I want to use the below equation in one of the code

A = g^a mod p; //g raise to a modulus p.

(something like 2^5 % 3) = 32%3 = 2

(This equation looks like Diffie Hellman algorithm for security)


  • ^ is (power)
  • g is fixed number 0x05
  • a is 128bit(16bytes) randomly generated number,
  • p is fixed hex number of 128bit(16bytes). Something like (0x0xD4A283974897234CE908B3478387A3).

I am using:

  • Qt 4.8.7
  • Compiler MinGW32 (checked with boost library boost 1.70)

The solutions which I found which didn`t work for me are listed below:

  1. one can use __int128 but to support that one should have used latest GCC compiler or MinGW64 bit compiler, neither of that I am using now.

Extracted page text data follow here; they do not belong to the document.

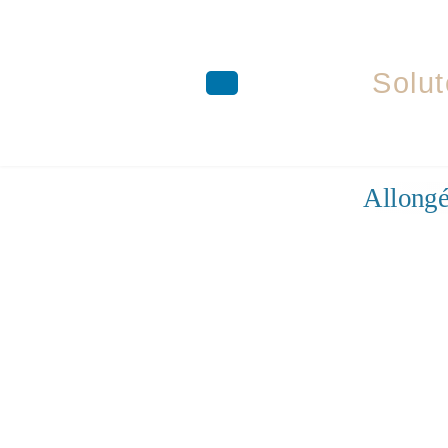
Solut
Aller
Allongé
au
contenu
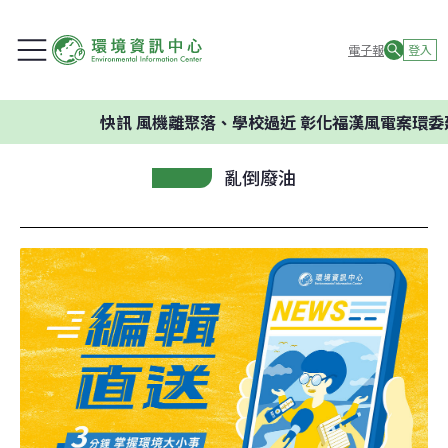
電子報
登入
快訊
風機離聚落、學校過近 彰化福漢風電案環委建議不
亂倒廢油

  2. I found one latest version of Qt has QSslDiffieHellmanParameters class, but again not supported in our Qt version.

  3. I found some libraries like boost/multiprecision/cpp_int.hpp (boost 1.70)) that does have data type such as int128_t and int256_t, but due to our compiler isssue or something else, we are not able to store 128bit number, meaning if I do:

    int128_t ptval128 = 0xAB1232423243434343BAE3453345E34B;
    cout << "ptval128 = " << std::hex << ptval128 << endl;
    //will print only 0xAB12324232434343;//half digits only,
  1. I tried using Bigint which much more useful, but again 5^(128bit number) is way too big, it takes hours to compute things, (I waited till 1 hour and 16 mins and kill the application).
    int myGval = 0x05;
    128_bit_data_type myPVal= 0xD4A283974897234CE908B3478387A3; 

    128_bit_data_type 128_bit_variable = 128_bit_random_data;
    myVal = (myGval)^(128_bit_variable) % (myPVal);

1 Answers

TonyK On Best Solutions

That is not how to do modular exponentiation! The first problem is that 5 ^ 128_bit_variable is huge, so big that it won't fit into memory in any computers available today. To keep the required storage space within bounds, you have to take the remainder % myPVal after every operation.

The second problem is that you can't compute 5 ^ 128_bit_variable simply by multiplying by 5 by itself 128_bit_variable times -- that would take longer than the age of the universe. You need to use an exponentiation ladder, which requires just 128 squarings and at most 128 multiplications. See this Wikipedia article for the details. In the end, the operation 5 ^ 128_bit_number should take a fraction of a second.